Data preparation and exploratory data analysis take a lot of time and effort from data professionals. Wouldn’t it be nice to have a package that lets you explore your data quickly — in a single line of code?
I’m going to show you the four best Python packages that can automate your data exploration and analysis. I’ll go over each one, what it does and how you can use it.
4 Ways to Speed Up Your EDA in Python
- Data preparation
- Profiling pandas
- Sweet Viz
1. Data preparation
DataPrep lets you prepare your data using a single library with a few lines of code. The DataPrep ecosystem currently consists of three components:
The connector enables simple data collection from web APIs by providing a standard set of operations. The AED the component handles exploratory data analysis, and Own API provides functions to efficiently clean and validate data.
For example, using the Philly Parking Violation Datasetwe can call
plot() to preview EDA on dataframe or plot correlations with a single line of code, using
You can also generate a detailed report with one line of code using DataPrep. here is a
create_report() method called on a data frame.
import pandas as pd from dataprep.eda import create_report df = pd.read_csv("parking_violations.csv") create_report(df)
You will get a complete and interactive report for variables and correlations as well as interactions and missing values.
DataPrep facilitates the amount and effort you need as a data scientist to explore the dataset. With just one line of code, you can get an overview of your dataset, missing values, correlations, and statistical description of the dataset, as you can see above.
To install DataPrep, run:
pip install dataprep
Discover Data Prep Documentation for more information.
2. Profiling pandas
Pandas Profiling generates profile reports from a Pandas DataFrame and allows you to perform similar types of EDAs to the other packages I discuss here. It has an extensive use case and more tutorials than any package.
With a single line of code, you can generate an EDA report using Pandas Profiling with descriptive statistics, correlations, missing value, text analysis and more.
ProfileReport() on the Philly data frame to generate an EDA report.
from pandas_profiling import ProfileReport profile = ProfileReport(df, title="Report") profile
Pandas Profiling generates a similar report with an elegant user interface (UI).
You can install using the pip package manager by running:
pip install pandas-profiling[notebook]
Be sure to visit the GitHub repository for more tutorials and documentation.
3. Sweet Viz
SweetViz offers in-depth EDA (target analysis, comparison, feature analysis, correlation) and interactive EDA in two lines of code! Additionally, SweetViz allows you to compare two datasets, such as training and test datasets for your machine learning projects.
To get a report from SweetViz you can run the following command on any data frame and it will generate an HTML report.
import sweetviz as sv analyze_report = sv.analyze(df) analyze_report.show_html(report.html', open_browser=False)
With AutoViz, you can automatically visualize any size data set with a single line of code in much greater detail. Here is a report generated with AutoViz using the Philly parking dataset.
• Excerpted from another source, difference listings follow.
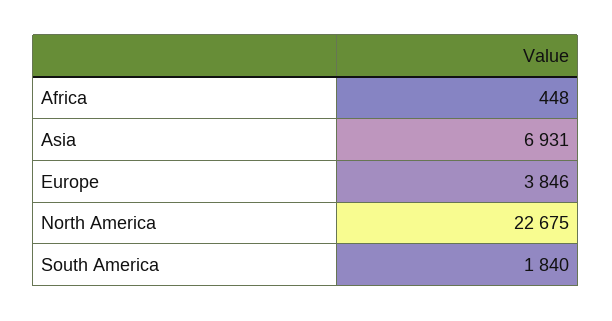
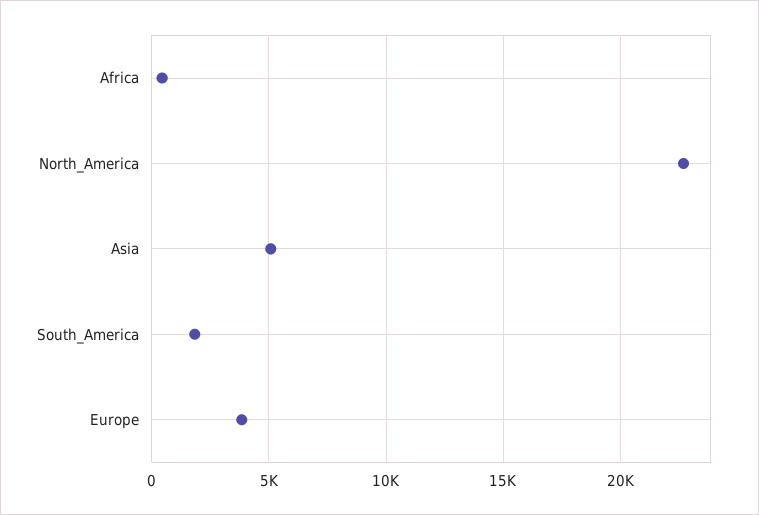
  {
    "Africa": 448,
-   "Asia": 6931,
+   "Asia": 5000,
    "Europe": 3846,
    "North America": 22675,
    "South America": 1840
  }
from autoviz.AutoViz_Class import AutoViz_Class AV = AutoViz_Class() df_av = AV.AutoViz('parking.csv')
Note that you don’t even need Pandas to read the data. AutoViz will load it when you provide the dataset path. Here is the report we generated with AutoViz.
In AutoViz you have many more plots (ie, fiddle, boxplots and more) as well as statistical and probability values. However, the UI isn’t as polished as others’ reports, and you don’t get access to interactive plots.
To install AutoViz, run the following command:
pip install autoviz
All four packages offer similar functionality that lets you automate your EDA with simple, intuitive (often one-line!) code.
That said, of the four packages in this article, DataPrep provides a lot more functionality than just EDA. This can help you ingest more data sources and help you navigate large datasets faster.
Additionally, DataPrep’s clean API can help you clean up your dataset without too many hurdles.